Could TollBit help tackle music and film piracy too?
 
The problem is unlike AI companies; you don't know who the pirates are and how do you get them to pay.
 
What have been the challenges?
 
It was very hard initially to talk to AI companies. In 2024, no AI company would ever use words like AI, content licensing, in the same sentence together. Now, the largest AI companies know that you need to figure a solution for this. You cannot keep scraping forever. The publisher tension was also very high and antagonistic to AI companies. The challenge was convincing that ‘we're actually trying to solve a problem for you.’
 
Your State of the Bots report refers to real-time scraping — meaning a bot is scraping as soon as I put in a query. How does it change the equation?
 
When you hear about AI applications, it's all retrieval augmented generation (RAG) — an AI framework that improves the AI response by retrieving data from external, trusted knowledge bases.
 
This could be internal company documents or databases.
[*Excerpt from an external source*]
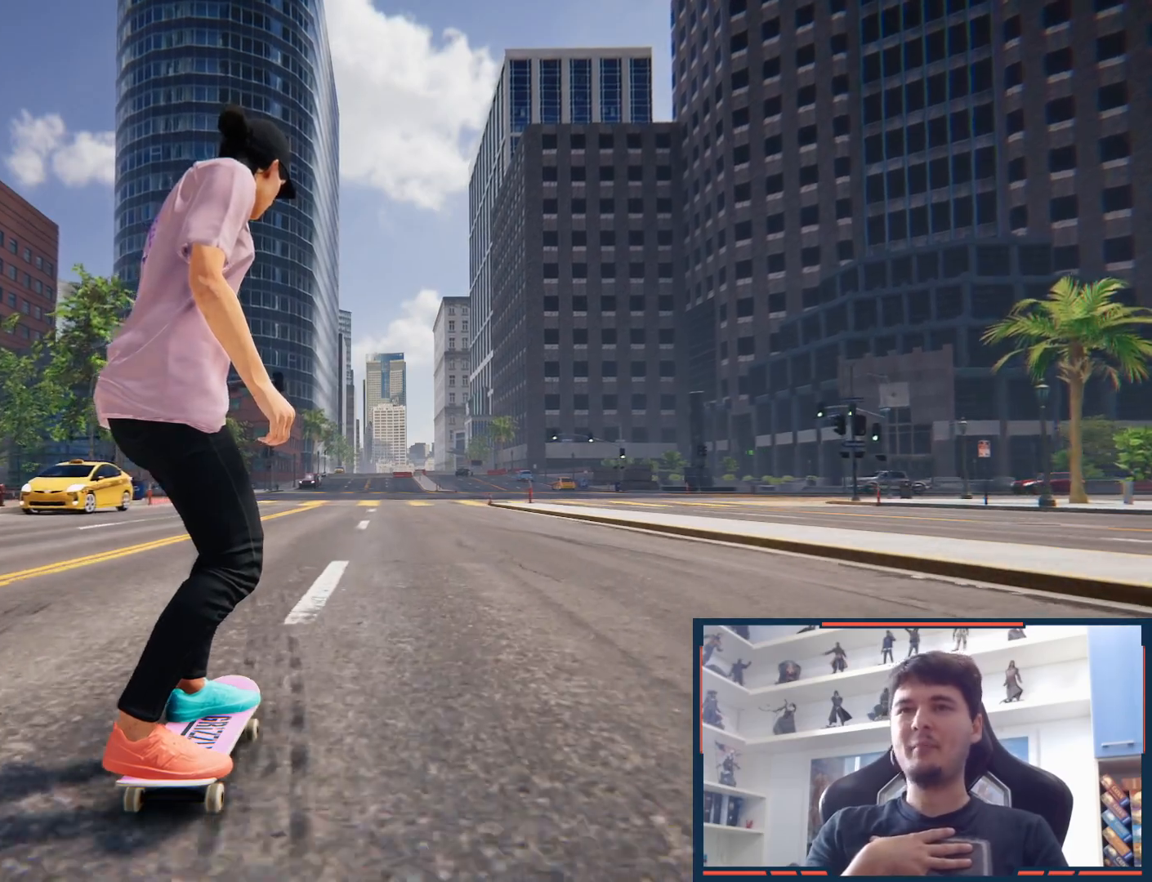
{"dt_ms": 500, "buttons": [], "left_stick": "center", "right_stick": "center", "button_events": []}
It reduces hallucinations and provides up-to-date information without retraining the model. The TollBit model is centred around being able to monetise the huge amount of real-time access that the bots need on the internet.
 
Some of these scrapes could take four seconds to 64 seconds, depending on the complexity of the site.
 
We tell them ‘if you came through TollBit, you would get it in less than 100 milliseconds. You don't have to wait.’ And by the way, a licence also comes with it.